MRIS initially drew little attention but became a focus for privacy and civil liberties advocates after documents obtained by the American Civil Liberties Union revealed it was used to monitor protesters in Baltimore following the death of Freddie Gray in 2015.

“With Maryland, we see one of the more aggressive deployments of facial recognition technology,” Clare Garvie, an associate at the Georgetown center, told the Baltimore Sun in 2016.

The Georgetown report found the use of the system had never been audited as of 2016. The report said it was unclear if Maryland’s Department of Public Safety and Correctional Services (DPSCS) scrubs the database to eliminate people who were never charged, had charges dropped or dismissed, or were found innocent.

A DPSCS official did not immediately respond to a request for comment, but an official told the Baltimore Sun in 2016 that authorities were “using it aggressively because we pursue criminals aggressively.”

Officials acknowledge in materials about the system that it can make mistakes in identifying people.

Civil liberties advocates are particularly concerned about the impact on minorities, given that research has shown some facial-recognition software has a harder time identifying the faces of African Americans.
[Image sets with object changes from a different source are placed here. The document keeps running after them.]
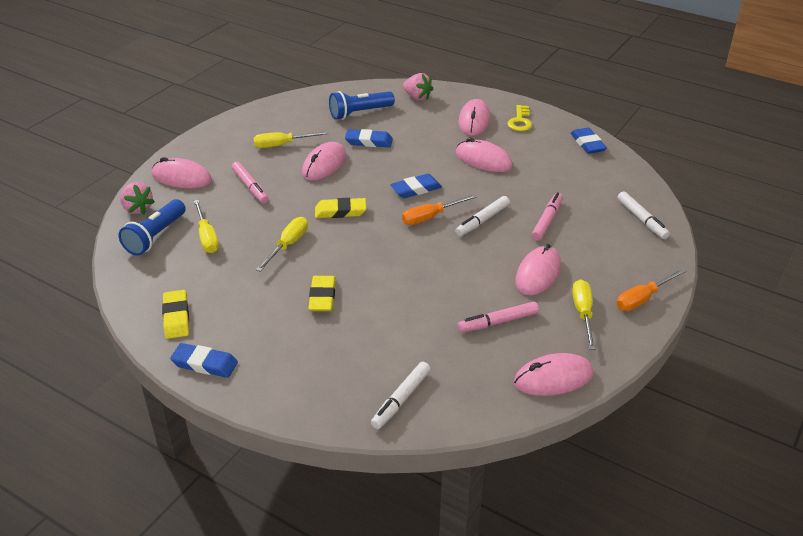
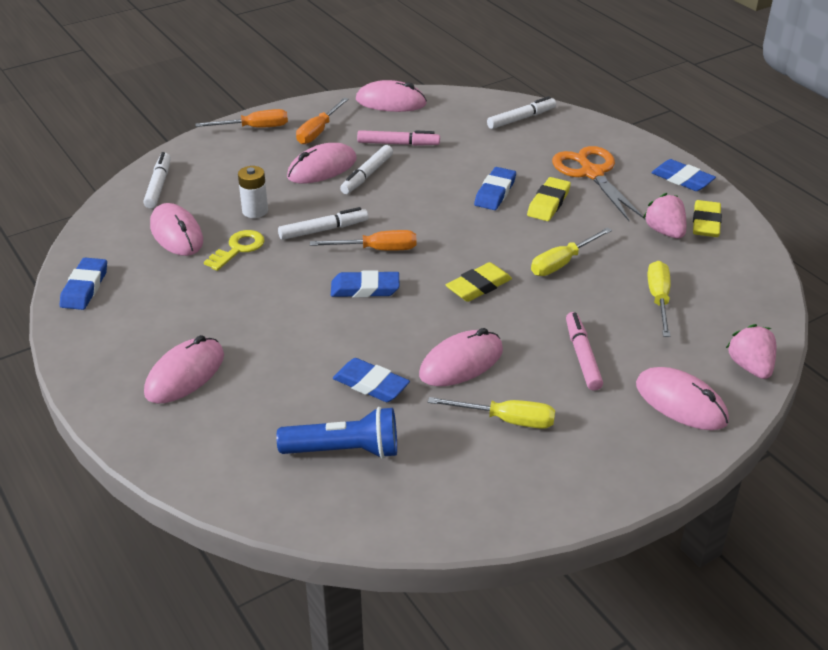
camera: 155 degrees left, 0 degrees up
(155, 237) = (726, 318): blue flashlight -> none
(296, 343) = (592, 173): none -> orange scissors
(340, 211) = (478, 286): yellow eraser -> yellow eraser turned 60 degrees counterclockwise
(374, 294) = (495, 192): none -> blue eraser
(417, 97) = (222, 456): pink strawberry -> pink strawberry (665, 232)
(483, 160) = (242, 304): pink mouse -> pink mouse (176, 234)
(494, 278) = (367, 175): none -> white marker
(520, 121) = (122, 352): yellow key -> yellow key (238, 249)
(547, 221) = (255, 211): pink marker -> white battery
(583, 313) = (318, 131): yellow screwdriver -> orange screwdriver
They are also concerned the system might eventually be used in conjunction with surveillance cameras to provide real-time scanning of streets.

The use of facial-recognition software by law enforcement has been a hot topic in recent months. In May, a coalition of groups called on Amazon.com to stop selling low-cost facial-recognition software called Rekognition to police because of concerns about surveillance of vulnerable communities. Amazon founder and CEO Jeffrey P. Bezos owns The Washington Post.

Zundfolge
06-29-2018, 17:51
I bet they could listen to him ramble a bit and figure it out too ... he had a hard on for this paper.

Gman
06-30-2018, 14:53
Suspect swore 'oath' to kill Capital staff years ago, had restraining orders -- but bought gun legally (https://www.msn.com/en-us/news/us/suspect-swore-oath-to-kill-capital-staff-years-ago-had-restraining-orders-but-bought-gun-legally/ar-AAzolOU)


Jarrod Warren Ramos swore a "legal oath" in court documents to kill a writer for The Capital newspaper, whose staff had long endured his violent rants. A lawyer warned a judge of Ramos' "violent fetishes." And he was convicted of harassing a woman who successfully placed three restraining orders against him.

Yet the 38-year-old Laurel man accused of gunning down five employees of the Annapolis newspaper Thursday - after barricading the exit door as part of a pre-planned attack - legally purchased the pump-action shotgun he allegedly used in the rampage, authorities said Friday.